● Assignment
Find the lines in the material below that include the word "typed", count them, and give that count alone.
/---
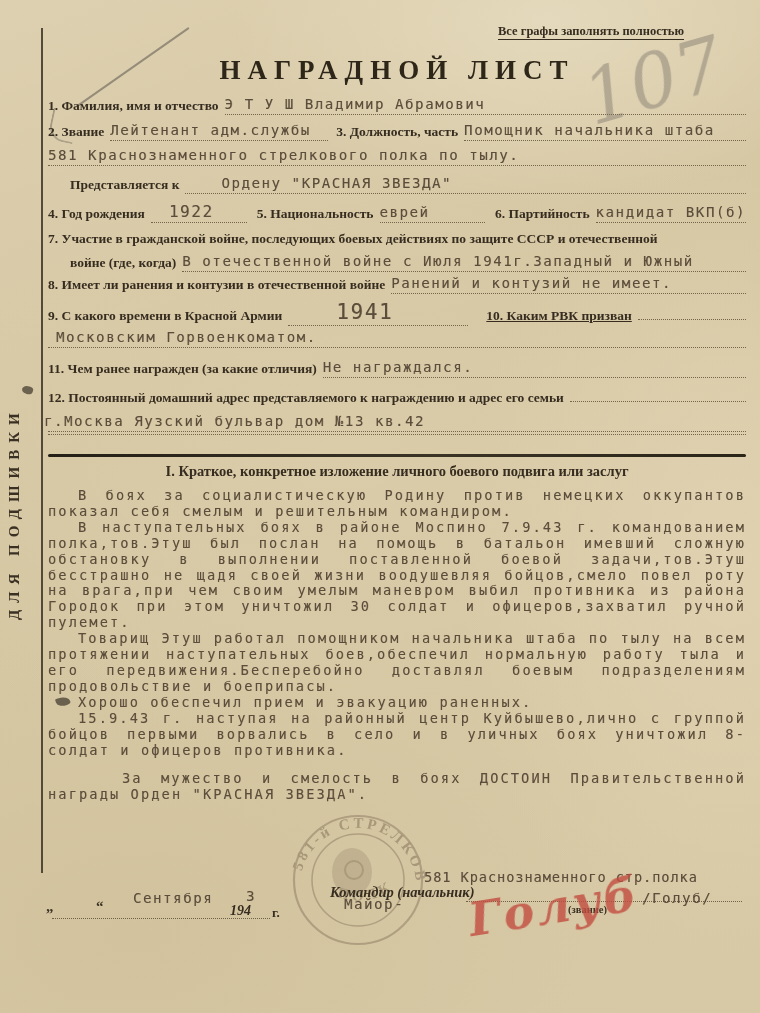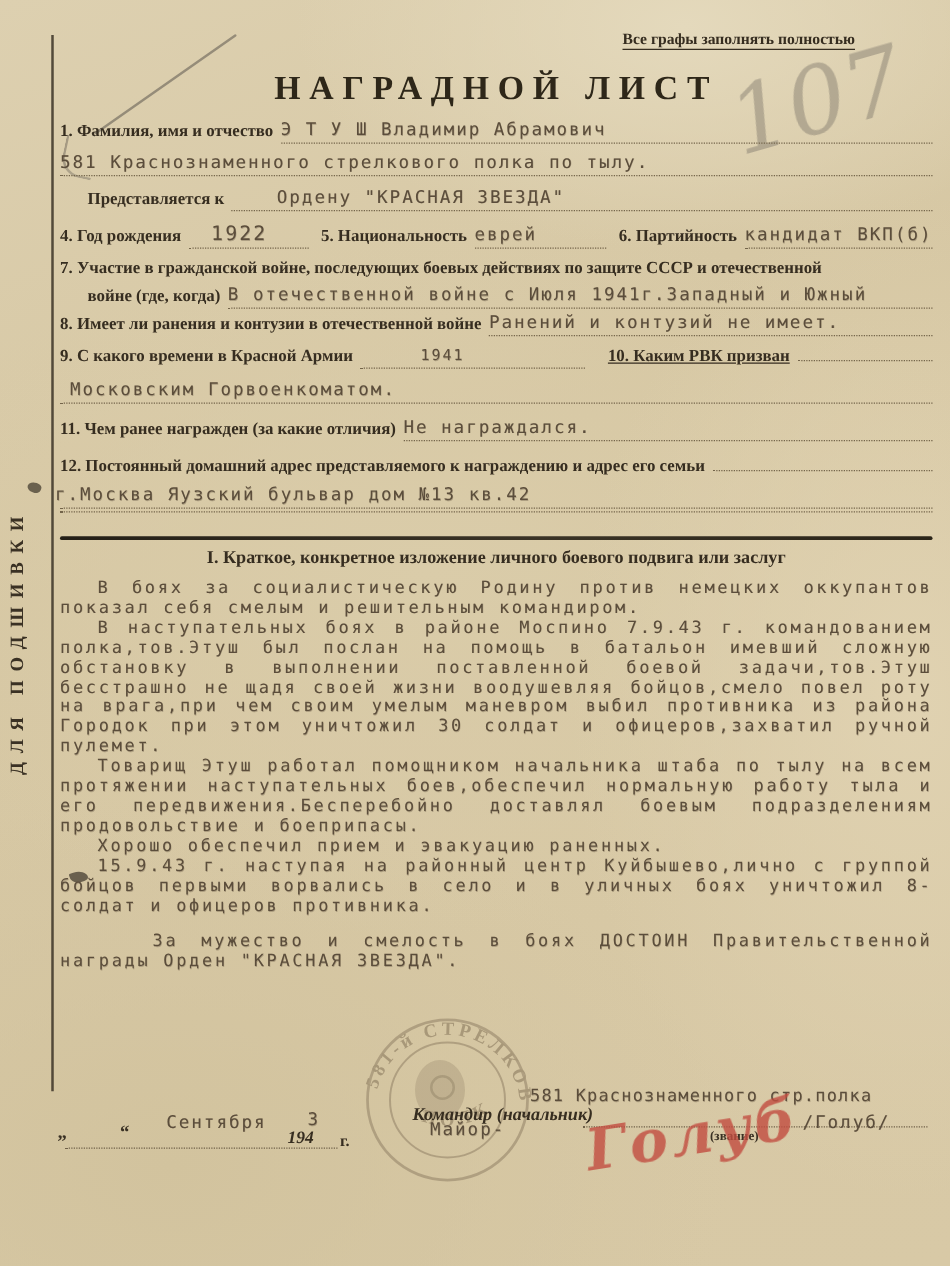--- a/index.html
+++ b/index.html
@@ -105,20 +105,26 @@
 
     <div class="topnote printed"><span>Все графы заполнять полностью</span></div>
 
     <div class="title">НАГРАДНОЙ ЛИСТ</div>
 
     <div class="row" style="height:26px;">
       <span class="printed lbl">1. Фамилия, имя и отчество</span>
       <span class="cell grow"><span class="typed">Э Т У Ш  Владимир Абрамович</span></span>
     </div>
 
+    <div class="row" style="height:25px;">
+      <span class="printed lbl">2. Звание</span>
+      <span class="cell" style="width:218px;"><span class="typed">Лейтенант адм.службы</span></span>
+      <span class="printed lbl" style="padding-left:8px;">3. Должность, часть</span>
+      <span class="cell grow"><span class="typed">Помощник начальника штаба</span></span>
+    </div>
     <div class="row" style="height:24px;">
       <span class="cell grow"><span class="typed">581 Краснознаменного стрелкового полка по тылу.</span></span>
     </div>
 
     <div class="row" style="height:28px;margin-top:4px;">
       <span class="printed lbl" style="padding-left:22px;">Представляется к</span>
       <span class="cell grow"><span class="typed" style="padding-left:36px;">Ордену "КРАСНАЯ ЗВЕЗДА"</span></span>
     </div>
 
     <div class="row" style="height:28px;">
@@ -138,21 +144,21 @@
       </div>
     </div>
 
     <div class="row" style="height:26px;">
       <span class="printed lbl">8. Имеет ли ранения и контузии в отечественной войне</span>
       <span class="cell grow"><span class="typed">Ранений и контузий не имеет.</span></span>
     </div>
 
     <div class="row" style="height:28px;">
       <span class="printed lbl">9. С какого времени в Красной Армии</span>
-      <span class="cell" style="width:180px;"><span class="typed" style="font-size:12px;padding-left:48px;">1941</span></span>
+      <span class="cell" style="width:180px;"><span class="typed" style="font-size:21px;padding-left:48px;">1941</span></span>
       <span class="printed lbl" style="padding-left:18px;text-decoration:underline;">10. Каким РВК призван</span>
       <span class="cell grow"></span>
     </div>
     <div class="row" style="height:25px;">
       <span class="cell grow"><span class="typed" style="padding-left:8px;">Московским Горвоенкоматом.</span></span>
     </div>
 
     <div class="row" style="height:29px;margin-top:5px;">
       <span class="printed lbl">11. Чем ранее награжден (за какие отличия)</span>
       <span class="cell grow"><span class="typed">Не награждался.</span></span>

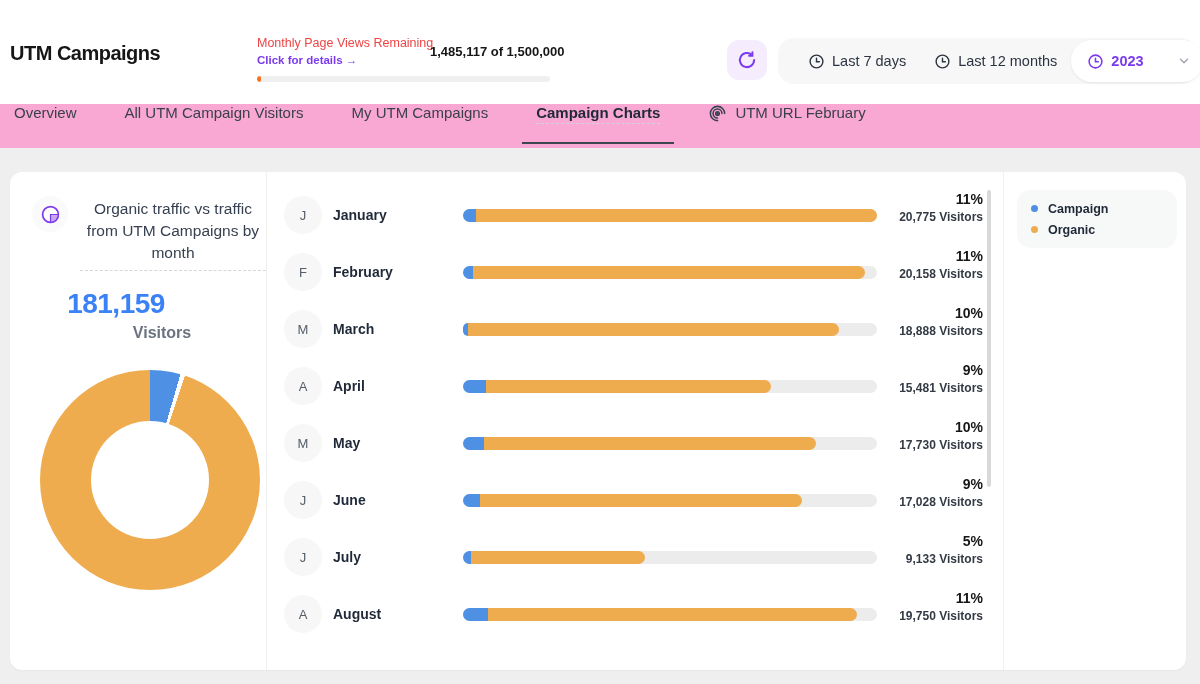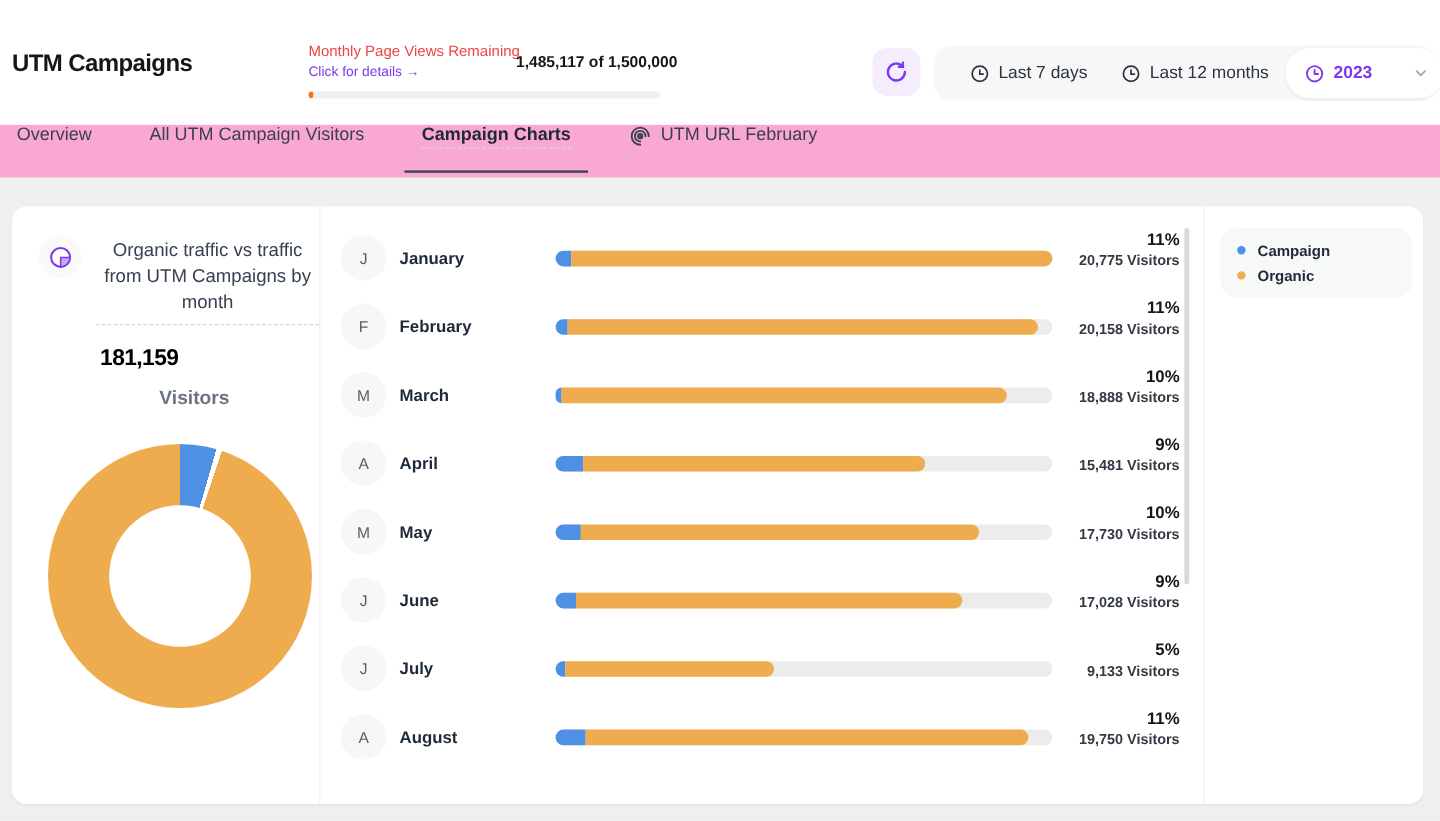--- a/index.html
+++ b/index.html
@@ -5,21 +5,21 @@
   * { margin:0; padding:0; box-sizing:border-box; }
   html,body { width:1200px; height:684px; }
   body { font-family:"Liberation Sans", sans-serif; background:#efefef; overflow:hidden; }
   .stage { position:relative; width:1200px; height:684px; }
 
   
   .header { position:absolute; top:0; left:0; width:1200px; height:148px; background:#ffffff; }
   .page-title { position:absolute; left:10px; top:42px; font-size:20px; font-weight:700; color:#161616; letter-spacing:-0.5px; }
   .usage { position:absolute; left:257px; top:36px; width:300px; }
   .usage-label { font-size:12.5px; color:#ef4444; font-weight:500; }
-  .usage-link { font-size:11.5px; color:#7c3aed; margin-top:3px; cursor:pointer; display:inline-block; }
+  .usage-link { font-size:11.5px; color:#7c3aed; margin-top:3px; cursor:pointer; display:inline-block;font-weight:bold; }
   .usage-value { position:absolute; left:430px; top:44px; font-size:13px; font-weight:700; color:#161616; white-space:nowrap; }
   .usage-bar { position:absolute; left:257px; top:76px; width:293px; height:6px; background:#efefef; border-radius:3px; overflow:hidden; }
   .usage-bar-fill { height:100%; background:#f97316; border-radius:3px; }
 
   .refresh-btn { position:absolute; left:727px; top:40px; width:40px; height:40px; background:#f5edfe; border:none; border-radius:12px; cursor:pointer; display:flex; align-items:center; justify-content:center; }
 
   .range-group { position:absolute; left:778px; top:38px; width:419px; height:46px; background:#f7f7f8; border-radius:16px; display:flex; align-items:center; padding:0 4px 0 16px; }
   .range-item { display:flex; align-items:center; gap:7px; font-size:14.5px; color:#2b3440; font-weight:500; padding:0 14px; cursor:pointer; white-space:nowrap; }
   .range-item.selected { background:#ffffff; border-radius:21px; height:42px; color:#7c3aed; font-weight:700; box-shadow:0 1px 3px rgba(0,0,0,0.08); padding:0 12px 0 16px; margin-left:auto; display:flex; }
   .range-item.selected .chevron { margin-left:26px; }
@@ -30,21 +30,21 @@
   .tab .tab-text { padding-bottom:2px; }
   .tab.active { font-weight:600; color:#1f2937; border-bottom:2px solid #3f4650; padding-left:14px; padding-right:14px; margin-left:-14px; margin-right:-14px; }
   .tab.active .tab-text { border-bottom:1px dashed #d1d5db; }
 
   
   .card { position:absolute; left:10px; top:172px; width:1176px; height:498px; background:#ffffff; border-radius:12px; box-shadow:0 1px 2px rgba(0,0,0,0.04); display:flex; }
 
   .left-panel { position:relative; width:257px; height:100%; border-right:1px solid #f0f0f1; }
   .panel-icon-wrap { position:absolute; left:22px; top:24px; width:36px; height:36px; border-radius:50%; background:#fafafb; display:flex; align-items:center; justify-content:center; }
   .panel-title { position:absolute; left:70px; top:26px; width:186px; text-align:center; font-size:15.5px; line-height:22px; color:#374151; font-weight:500; border-bottom:1px dashed #d6d6d6; padding-bottom:6px; }
-  .panel-total { position:absolute; left:0; top:116px; width:212px; text-align:center; font-size:19px; font-weight:700; color:#000000; letter-spacing:-0.5px; }
+  .panel-total { position:absolute; left:0; top:116px; width:212px; text-align:center; font-size:28px; font-weight:700; color:#3b82f6; letter-spacing:-0.5px; }
   .panel-total-label { position:absolute; left:0; top:152px; width:304px; text-align:center; font-size:16px; font-weight:700; color:#6b7280; }
   .donut { position:absolute; left:30px; top:198px; width:220px; height:220px; border-radius:50%; }
   .donut::after { content:""; position:absolute; left:50%; top:50%; width:118px; height:118px; margin:-59px 0 0 -59px; background:#ffffff; border-radius:50%; }
 
   .chart-area { position:relative; width:736px; height:100%; }
   .rows { position:absolute; left:0; top:15px; width:100%; }
   .row { position:relative; height:57px; }
   .avatar { position:absolute; left:17px; top:9px; width:38px; height:38px; border-radius:50%; background:#f7f7f8; display:flex; align-items:center; justify-content:center; font-size:13px; color:#555e68; }
   .month-label { position:absolute; left:66px; top:20px; font-size:14px; font-weight:600; color:#1f2937; }
   .track { position:absolute; left:196px; top:22px; width:414px; height:13px; background:#ececec; border-radius:7px; }
@@ -125,20 +125,23 @@
     </div>
   </div>
 
   <div class="tabs">
     <div class="tab">
       <span class="tab-text">Overview</span>
     </div>
     <div class="tab">
       <span class="tab-text">All UTM Campaign Visitors</span>
     </div>
+    <div class="tab">
+      <span class="tab-text">My UTM Campaigns</span>
+    </div>
     <div class="tab active">
       <span class="tab-text">Campaign Charts</span>
     </div>
     <div class="tab">
       <span>
         <svg width="19" height="19" viewBox="0 0 24 24" fill="none" stroke="#374151" stroke-width="1.9" stroke-linecap="round">
           <path d="M21 12a9 9 0 1 0-9 9"></path>
           <path d="M17.6 12A5.6 5.6 0 1 0 12 17.6"></path>
           <circle cx="12" cy="12" r="2.3"></circle>
           <path d="M12 10.9v2.2M10.9 12h2.2" stroke-width="1.4"></path>

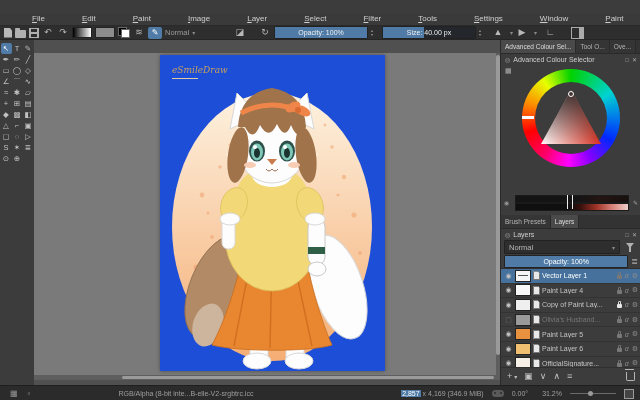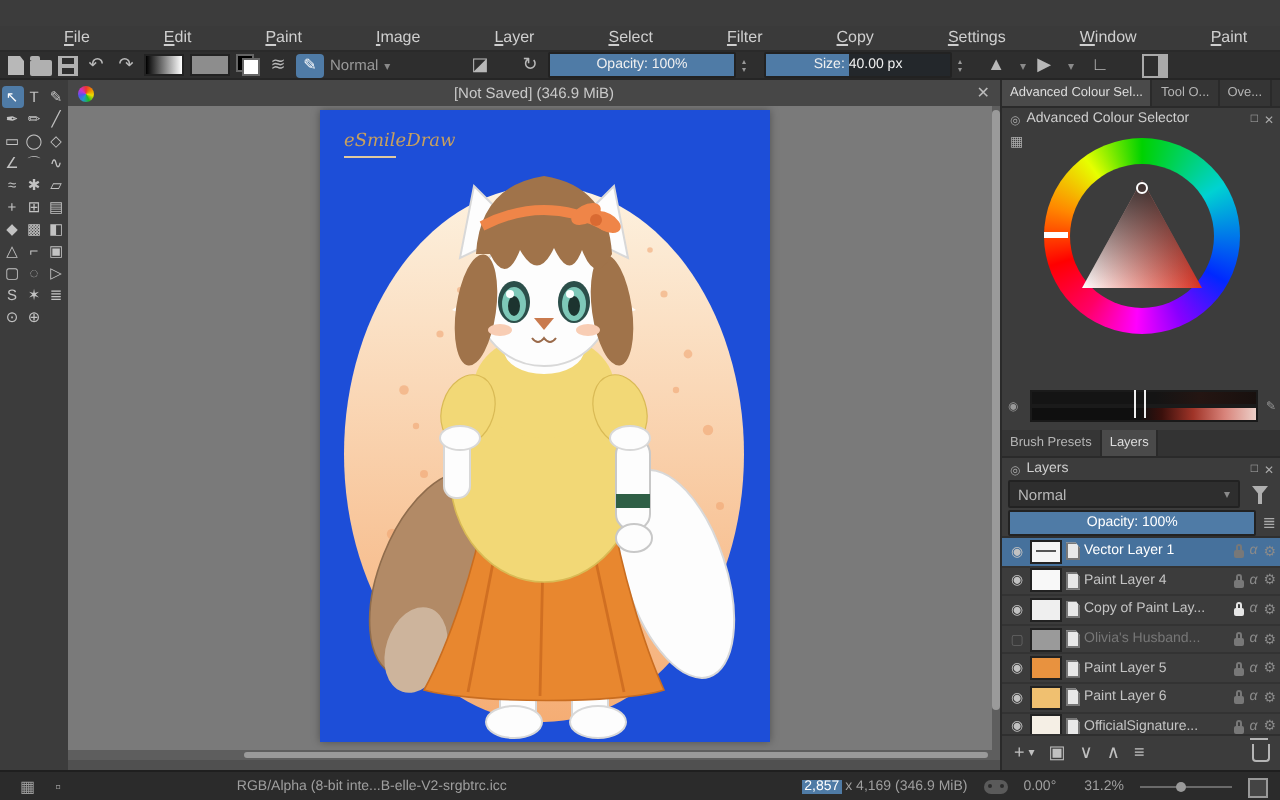--- a/index.html
+++ b/index.html
@@ -158,21 +158,21 @@
 
 
   <div class="abs" id="menubar">
       <span class="menu-item">File</span>
       <span class="menu-item">Edit</span>
       <span class="menu-item">Paint</span>
       <span class="menu-item">Image</span>
       <span class="menu-item">Layer</span>
       <span class="menu-item">Select</span>
       <span class="menu-item">Filter</span>
-      <span class="menu-item">Copy</span>
+      <span class="menu-item">Tools</span>
       <span class="menu-item">Settings</span>
       <span class="menu-item">Window</span>
       <span class="menu-item">Paint</span>
     </div>
 
   <div class="abs" id="toolbar">
     <span class="tbi page-ic"></span>
     <span class="tbi folder"></span>
     <span class="tbi floppy"></span>
     <span class="tbi">↶</span>
@@ -242,25 +242,20 @@
       <div class="tool">◌</div>
       <div class="tool">▷</div>
       <div class="tool">S</div>
       <div class="tool">✶</div>
       <div class="tool">≣</div>
       <div class="tool">⊙</div>
       <div class="tool">⊕</div>
     </div>
 
   <div class="abs" id="subwindow">
-    <div id="subtitle">
-      <span class="kicon"></span>
-      <span class="title">[Not Saved] (346.9 MiB)</span>
-      <span class="close">✕</span>
-    </div>
     <div id="canvasarea">
       <div id="page">
         <svg width="225" height="316" viewBox="0 0 225 316">
           <defs>
             <linearGradient id="ovalg" x1="0" y1="0" x2="0" y2="1">
               <stop offset="0" stop-color="var(--art_oval_top,#fdf2e0)"></stop>
               <stop offset="1" stop-color="var(--art_oval_bottom,#f5ad74)"></stop>
             </linearGradient>
           </defs>
           <ellipse cx="112" cy="172" rx="100" ry="134" fill="url(#ovalg)"></ellipse>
\---
● Answer box
10